*Problem to work on*. Change every "đời sống" in the data to "cuộc sống", leaving the rest of the text unchanged, and write it out again without the pictures.

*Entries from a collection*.
§
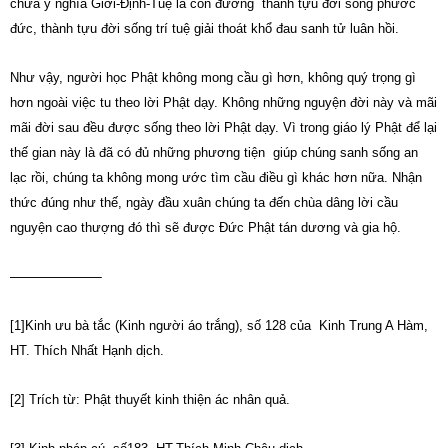
chứa ý nghĩa Giới-Định-Tuệ là con đường thành tựu đời sống phước
đức, thành tựu đời sống trí tuệ giải thoát khổ đau sanh tử luân hồi.
Như vậy, người học Phật không mong cầu gì hơn, không quý trọng gì
hơn ngoài việc tu theo lời Phật dạy. Không những nguyện đời này và mãi
mãi đời sau đều được sống theo lời Phật dạy. Vì trong giáo lý Phật để lại
thế gian này là đã có đủ những phương tiện giúp chúng sanh sống an
lạc rồi, chúng ta không mong ước tìm cầu điều gì khác hơn nữa. Nhận
thức đúng như thế, ngày đầu xuân chúng ta đến chùa dâng lời cầu
nguyện cao thượng đó thì sẽ được Đức Phật tán dương và gia hộ.
——————–
[1]Kinh ưu bà tắc (Kinh người áo trắng), số 128 của Kinh Trung A Hàm,
HT. Thích Nhất Hạnh dịch.
[2] Trích từ: Phật thuyết kinh thiện ác nhân quả.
§
*Your solution*.
chứa ý nghĩa Giới-Định-Tuệ là con đường thành tựu cuộc sống phước
đức, thành tựu cuộc sống trí tuệ giải thoát khổ đau sanh tử luân hồi.
Như vậy, người học Phật không mong cầu gì hơn, không quý trọng gì
hơn ngoài việc tu theo lời Phật dạy. Không những nguyện đời này và mãi
mãi đời sau đều được sống theo lời Phật dạy. Vì trong giáo lý Phật để lại
thế gian này là đã có đủ những phương tiện giúp chúng sanh sống an
lạc rồi, chúng ta không mong ước tìm cầu điều gì khác hơn nữa. Nhận
thức đúng như thế, ngày đầu xuân chúng ta đến chùa dâng lời cầu
nguyện cao thượng đó thì sẽ được Đức Phật tán dương và gia hộ.
——————–
[1]Kinh ưu bà tắc (Kinh người áo trắng), số 128 của Kinh Trung A Hàm,
HT. Thích Nhất Hạnh dịch.
[2] Trích từ: Phật thuyết kinh thiện ác nhân quả.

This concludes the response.